The largest budget allocations are for debt service payments. Interest payments alone account for 337 billion rupees, or 26 percent of total expenditure. In addition, the government has to find 565 billion rupees for debt repayments this year, raising its gross borrowing requirement to 980 billion rupees ($US8.5 billion).


According to the budget, 6 to 7 percent economic growth is expected this year after it declined to 4 percent last year. The government cited an increase in export earnings by 7.1 percent during the first three months of this year as an indicator that the target will be achieved. However, the fragility of these figures was shown by a 14.9 percent drop in the country’s main export, garments. During the same period, the import bill rose up by 39.5 percent, pushing the trade deficit to $1.46 billion, a 119 percent increase over the same period last year.


Remittances from overseas Sri Lankan workers, mainly working in the Middle East, increased by 14 percent in the first quarter this year. Economists have expressed concern, however, that high remittances will not be sufficient to cover the trade deficit.


A finance ministry survey cast doubt on the government’s optimistic forecasts, admitting: “Global imbalances resulting in lower than expected global economic growth could adversely affect external demand for Sri Lankan goods and services which will result in slowing down Sri Lankan economy.” The ministry warned: “Higher than expected oil and commodity prices in international markets could threaten the macroeconomic stability and growth targets while affecting government expenditure and revenue.”


The government’s economic policy is nakedly directed at enriching big business and foreign investors. In his budget speech, Amunugama spoke of a “road map” to provide investment opportunities in fields ranging from construction to higher education.
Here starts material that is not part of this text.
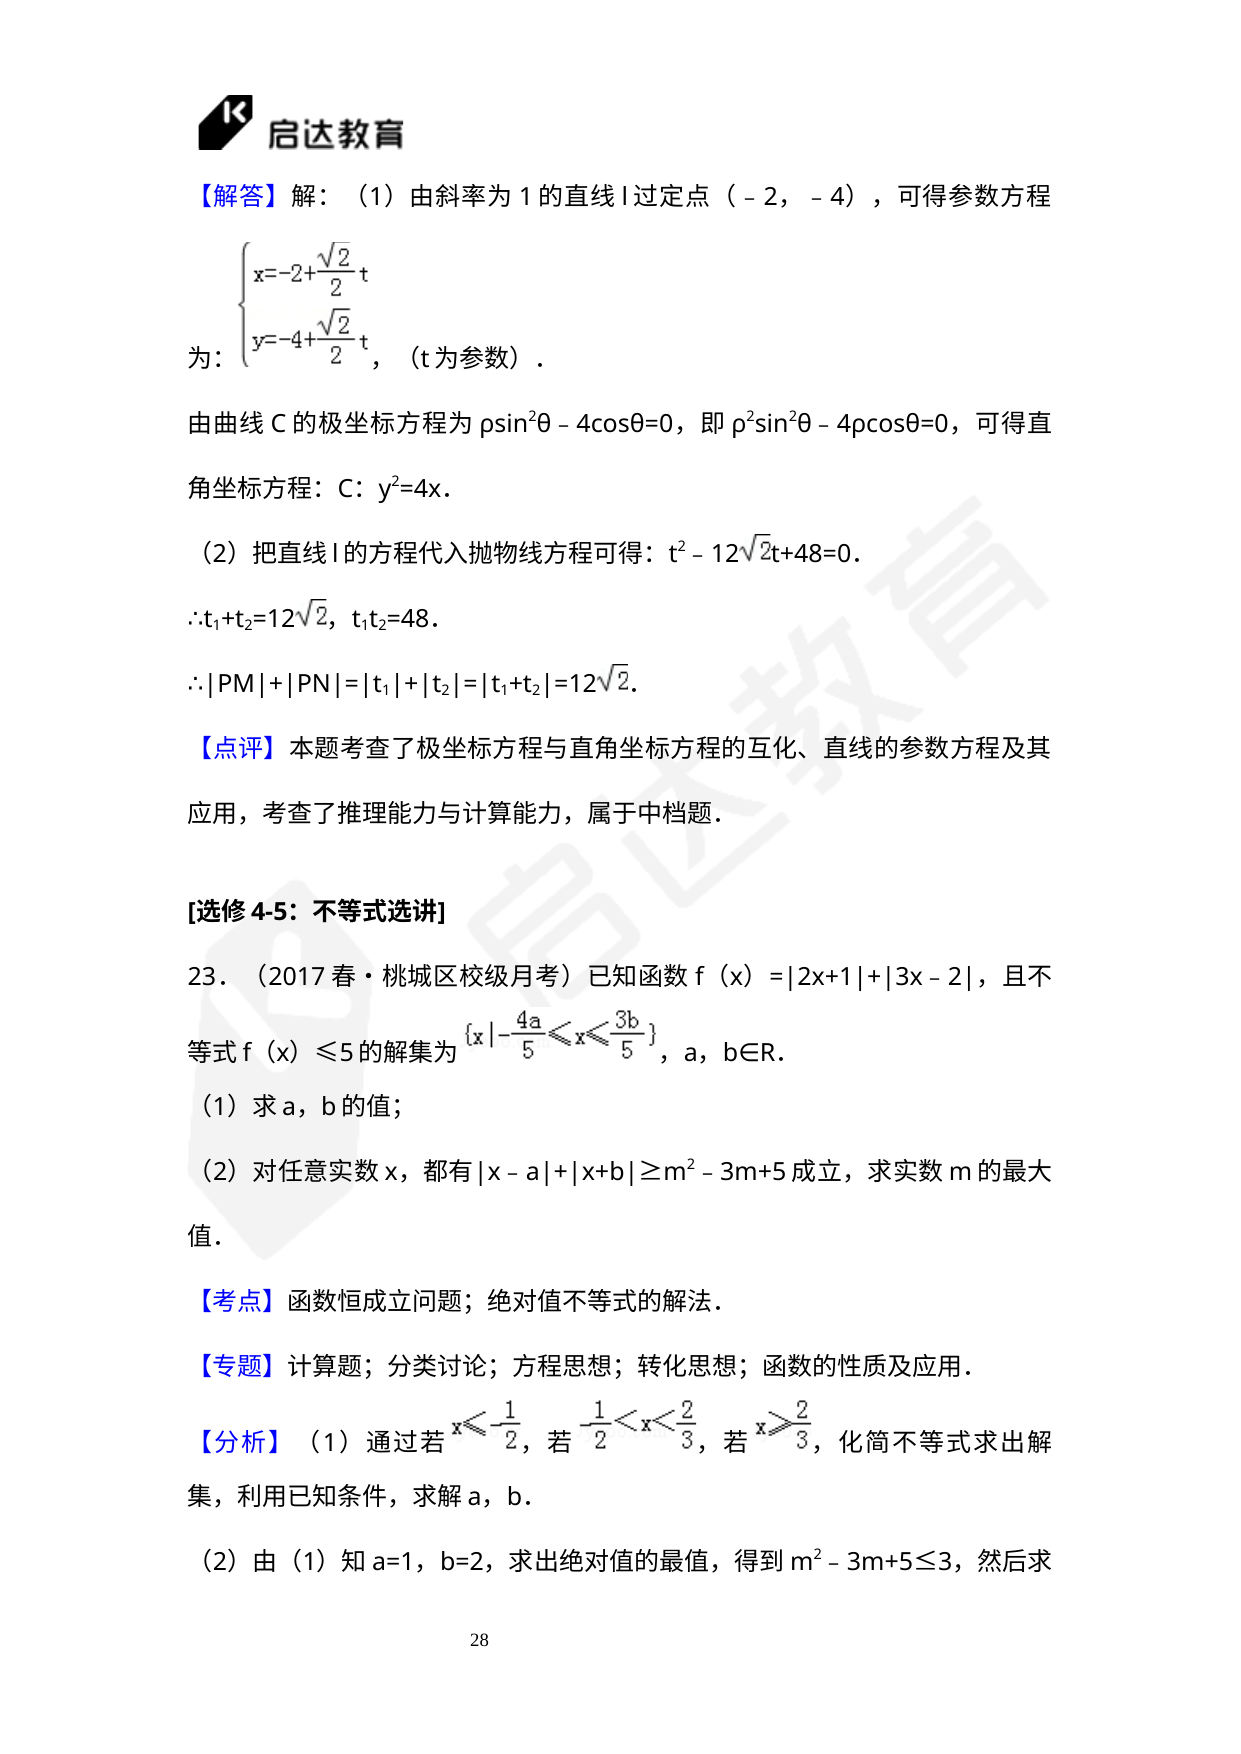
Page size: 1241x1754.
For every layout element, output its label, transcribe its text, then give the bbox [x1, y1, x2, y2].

He declared: “[T]he entire government machinery is being reorganised to respond to private sector investment proposals in the areas outlined in the road map.”


In order to impose these policies, Rajapakse is not only maintaining the military machine but also concentrating increasingly autocratic power in his hands. Major class battles lie ahead, in which working people can only defend their interests by mobilising independently on the basis of the fight for a workers’ and farmers’ government to implement socialist policies for the benefit of the majority, not the business elites.